Representatives for both men, who have made visits to Notre Dame and Saint Mary’s, said there would be no major changes in strategy during the final weekend of the race.
“We’re just sticking to what has been working well so far,” said Donnelly’s press secretary, Jonathan Diffley.
For the Democratic challenger that means an effort largely waged on foot. Donnelly and his campaign team have spent weeks knocking on doors in critical neighborhoods urging people to register to vote.
The chore in the final few days is to get those people to show up at the polls.
“We are just working on getting out our vote,” Donnelly said.
And for some, it is working.
Saint Mary’s junior and 2nd congressional district resident Shelby Baughman said the campus visits reminded her of the importance of voting.
“Both politicians have made considerable efforts to come to our campuses, encouraging us to vote in the upcoming election,” Baughman said. “I think that their appearances will increase the newest voter’s turnout come next Tuesday.”
Democrats will extend every resource on Nov. 2 to get people to vote, making phone calls, providing transportation and monitoring polling places, including one at the JACC.
In contrast, Chocola’s campaign has been characterized by steady television advertising and reminding constituents where the incumbent stands on the most critical issues, such as the economy and national security. According to his press secretary Brooks Kachvar, Chocola fulfilled 2002 election promises to cut taxes and voters responded positively.
“We are making sure that the voters know his voting record,” said Kachvar.
In a poll conducted by The South Bend Tribune and WSBT-TV that was released Wednesday, Chocola had 55 percent of the vote. Donnelly was 15 points behind with 40 percent. There is a five percent margin for error.
Donnelly, however, contested the results.
“We have our own polls, and they show a statistical dead heat,” he said.
According to Diffley, the Tribune poll does not bear much weight.
“We are not too concerned about the polls,” Diffley said. “What we are concerned with is the numbers on Nov. 2.”
Diffley urged people to vote conscientiously.
“Don’t base your vote on the polls, base them on the issues,” Diffley said. “I think a lot of people vote for someone only because they think they are going to win.”

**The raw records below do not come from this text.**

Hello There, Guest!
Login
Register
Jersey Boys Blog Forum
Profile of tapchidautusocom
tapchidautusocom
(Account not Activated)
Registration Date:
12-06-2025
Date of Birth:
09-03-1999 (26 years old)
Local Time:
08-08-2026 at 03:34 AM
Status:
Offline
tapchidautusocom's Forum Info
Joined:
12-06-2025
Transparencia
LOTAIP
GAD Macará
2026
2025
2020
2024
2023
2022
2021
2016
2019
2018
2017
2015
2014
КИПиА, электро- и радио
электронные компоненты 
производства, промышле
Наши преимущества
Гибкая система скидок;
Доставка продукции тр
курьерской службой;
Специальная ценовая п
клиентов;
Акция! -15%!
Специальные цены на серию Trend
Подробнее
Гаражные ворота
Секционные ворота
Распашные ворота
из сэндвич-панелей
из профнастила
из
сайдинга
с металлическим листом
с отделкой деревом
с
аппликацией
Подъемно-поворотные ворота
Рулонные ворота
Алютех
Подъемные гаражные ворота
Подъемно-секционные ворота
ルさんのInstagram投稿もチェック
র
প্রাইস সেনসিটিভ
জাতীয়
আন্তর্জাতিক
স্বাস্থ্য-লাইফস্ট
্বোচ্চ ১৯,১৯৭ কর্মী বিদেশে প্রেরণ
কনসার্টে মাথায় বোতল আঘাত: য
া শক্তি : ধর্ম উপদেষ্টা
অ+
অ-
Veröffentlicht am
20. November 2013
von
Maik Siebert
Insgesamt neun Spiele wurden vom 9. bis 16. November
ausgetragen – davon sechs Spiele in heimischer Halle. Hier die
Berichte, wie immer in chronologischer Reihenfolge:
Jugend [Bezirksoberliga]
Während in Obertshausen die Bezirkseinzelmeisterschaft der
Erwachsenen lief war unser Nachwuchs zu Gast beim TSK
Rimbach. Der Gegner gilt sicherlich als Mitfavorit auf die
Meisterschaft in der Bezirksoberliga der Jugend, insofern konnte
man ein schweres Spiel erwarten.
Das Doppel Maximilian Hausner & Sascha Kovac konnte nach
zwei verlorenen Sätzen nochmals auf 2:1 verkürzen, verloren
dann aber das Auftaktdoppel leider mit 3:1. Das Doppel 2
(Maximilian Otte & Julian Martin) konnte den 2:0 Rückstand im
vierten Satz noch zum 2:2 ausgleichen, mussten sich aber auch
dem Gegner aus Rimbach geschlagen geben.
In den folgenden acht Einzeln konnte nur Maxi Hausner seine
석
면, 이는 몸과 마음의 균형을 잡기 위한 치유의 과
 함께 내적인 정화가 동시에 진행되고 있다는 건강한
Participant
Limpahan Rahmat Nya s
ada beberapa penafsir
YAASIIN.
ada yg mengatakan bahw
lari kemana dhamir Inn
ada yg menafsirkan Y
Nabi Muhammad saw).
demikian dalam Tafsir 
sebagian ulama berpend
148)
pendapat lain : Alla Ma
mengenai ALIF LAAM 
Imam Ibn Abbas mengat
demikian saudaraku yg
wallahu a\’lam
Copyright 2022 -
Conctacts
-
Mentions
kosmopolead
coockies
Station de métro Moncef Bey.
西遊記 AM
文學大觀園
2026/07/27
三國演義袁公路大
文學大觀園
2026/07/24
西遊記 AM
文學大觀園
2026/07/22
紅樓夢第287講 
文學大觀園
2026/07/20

Saint Mary’s junior Jocelyn Demeter said regardless of what political party people belong to, it is always important to take the time to be educated on the candidates running and cast an informed vote.
In addition, Demeter said the candidate campus visits helped her realize her vote would in fact count.
“I am happy that the two candidates have taken the time to come and speak with the students,” Demeter said. “With more and more young people voting each year, it shows that they have faith in our generation and value what is important to us.”
Ads for both candidates are now running on all the major networks.
One of the ads features former 2nd Indiana District Representative Tim Roemer endorsing Donnelly. Roemer, a close friend and fellow Notre Dame graduate, served as congressman for 12 years before retiring and being succeeded by Chocola.
“One of the great things about the 2nd district is that there is a close connection with Roemer and where he stood,” said Notre Dame Democrats outreach coordinator Helen Adeonsun, who has volunteered for Donnelly since May.
While both candidates have agreed their political differences are stark, the most important platform issue has been clear – jobs.
As a congressman Chocola sponsored a tax cut bill aimed to assist small business in hiring new workers. According to him the bill will result in 17,990 new jobs in Indiana.
Donnelly has pledged that as a representative he will vote against the outsourcing of jobs and for increased job skills training.
The candidates’ plan for Tuesday is simple.
Greet supporters, knock on doors and of course, voting themselves.
Notre Dame senior Bob Masters said knowing how important this election is will be reason enough to cast his ballot.
“I’ve heard Joe Donnelly speak twice at both Notre Dame and Saint Mary’s,” Masters said. ” Both times he stressed that, for young people, this election is the most important election of our lives, particularly because of issues such as the war in Iraq and the increasing National Debt which directly effect our generation. I definitely appreciate that a politician would both try to see things from a young person’s perspective as well as take the time to meet younger votes and gauge our concerns.”
Angela Saoud contributed to this report.